By: Alex Smith/Staff Writer
Photo Caption: Hunter Stine, #17, tries to stop #19 on the Pendleton Heights boys varsity soccer team from scoring a goal during a game last season. Photo by John Kennedy
The boys varsity soccer team, four-peat sectional champs, have gotten off to a bit of a slower start this season with two wins, four losses and two ties so far. This season they are facing tougher teams such as the Lawrence North Bobcats, and the team did not get to have the club soccer experience in the off-season like they usually do due to the pandemic.
Despite a few struggles, they are seeing some success in leadership and growth. Assistant Coach Micah Gerike said, “The biggest thing that has led to the soccer team’s success is that the players have bought into the program. They listen to the coaching staff and believe in the information that they are being coached.” Gerike said, “We have had several players step up to fill roles of last year’s seniors. Many of these players have not had much experience at the varsity level, but they are able to still have the support from the other players.”
John Halvorsen, 11, number 15 on the team who plays center midfielder on the team, had several things that he enjoys about the soccer season. He said, “I would say the bond between my teammates that I have is my favorite thing. It brings a certain level of security knowing that I have brothers next to me at all times.” Soccer is often like a family for the coaches and players. Gerike said, “I think that the biggest strength is the “family” mentality. Everyone on the team and in our program is treated as a family member. Family members don’t always get along with each other, but they will always be there for each other when needed. A needed improvement in my opinion is that they need to make this season their own and not try to compare it to previous seasons.”

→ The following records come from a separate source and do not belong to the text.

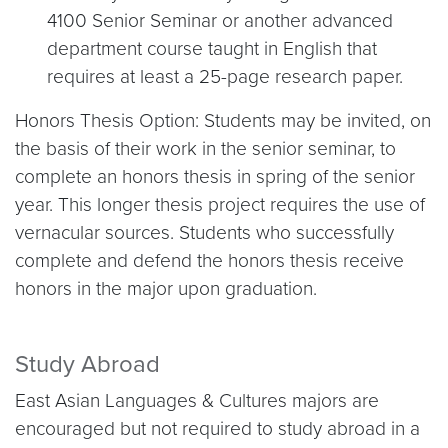
4100 Senior Seminar or another advanced
department course taught in English that
requires at least a 25-page research paper.
Honors Thesis Option: Students may be invited, on
the basis of their work in the senior seminar, to
complete an honors thesis in spring of the senior
year. This longer thesis project requires the use of
vernacular sources. Students who successfully
complete and defend the honors thesis receive
honors in the major upon graduation.
Study Abroad
East Asian Languages & Cultures majors are
encouraged but not required to study abroad in a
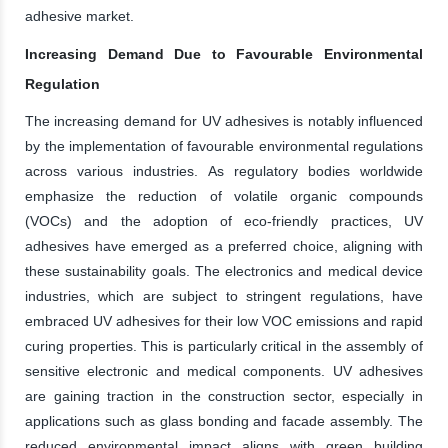
adhesive market.
Increasing Demand Due to Favourable Environmental
Regulation
The increasing demand for UV adhesives is notably influenced
by the implementation of favourable environmental regulations
across various industries. As regulatory bodies worldwide
emphasize the reduction of volatile organic compounds
(VOCs) and the adoption of eco-friendly practices, UV
adhesives have emerged as a preferred choice, aligning with
these sustainability goals. The electronics and medical device
industries, which are subject to stringent regulations, have
embraced UV adhesives for their low VOC emissions and rapid
curing properties. This is particularly critical in the assembly of
sensitive electronic and medical components. UV adhesives
are gaining traction in the construction sector, especially in
applications such as glass bonding and facade assembly. The
reduced environmental impact aligns with green building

Hunter Stine, 10, number 17 on the team who plays center back on the team, said there are many benefits to being on the soccer team. Soccer also has a main benefit. Halvorsen said, “The main advantage of playing soccer is just being in shape. It’s really good for your physical health and I think that is a big role in feeling good about yourself.”
Coaching has some advantages to it. Gerike said, “Networking. Because of coaching soccer: I got my teaching job, I have met friends, I have traveled the country and I have met professional athletes.”
Playing soccer also has many challenges at times. Halvorsen said, “I would say the biggest challenge is playing through adversity, meaning a team could be better than us or the refs just are not the best refs out there. You have to have a strong mindset to be able to do so.” Playing soccer has another challenge to it. Stine said, “Being in shape is one of the many challenges in soccer. In high school varsity matches, we play 40 minute halves. You are running up and down the field the entire time, so you have to be in very good shape. Another challenge is being able to keep your head up. Sometimes you could be getting beat 4-0, and you just have got to keep your head up and keep playing, no matter the score.”
Coaching soccer can also have obstacles to it. Gerike said, “One challenge I have as a coach/teacher is being able to draw the line between being in the classroom and being on the field. Another challenge that I think most coaches face is being able to keep a positive and energetic attitude at practice after a long day at work.”
Gerike said, “My favorite thing about coaching soccer is being able to share my knowledge and passion for soccer with others.” Stine’s least favorite thing about playing soccer is the constant risk of injury. But it doesn’t slow him down. Halvorsen said, “I focus on getting my mind set on the game and the game only. I listen to music and get pumped up to play. I make sure I am fully stretched out and loose so I know I’m ready to go.”
Stine said, “I usually focus my mind and listen to some music, and just think of game-like situations in my head to prepare. I also try to keep myself calm because if I’m nervous I make mistakes.”
Gerike and the other coaches let the players set individual and team goals they would like to achieve. His goal for this season is to have players step up and take vacant roles on their own.
Gerike said, “I enjoy watching players develop over time and seeing how their thought process evolves with their style of play. I also miss playing soccer and for me coaching is the next best way to stay involved.” Gerike said, “My least favorite thing about coaching soccer is handling the paperwork and the more organizational tasks that are required.”
Stine summed up what makes all the challenges and ups and downs worth it. “When I play, I forget about all my problems and hardships of the day. It’s my stress reliever.”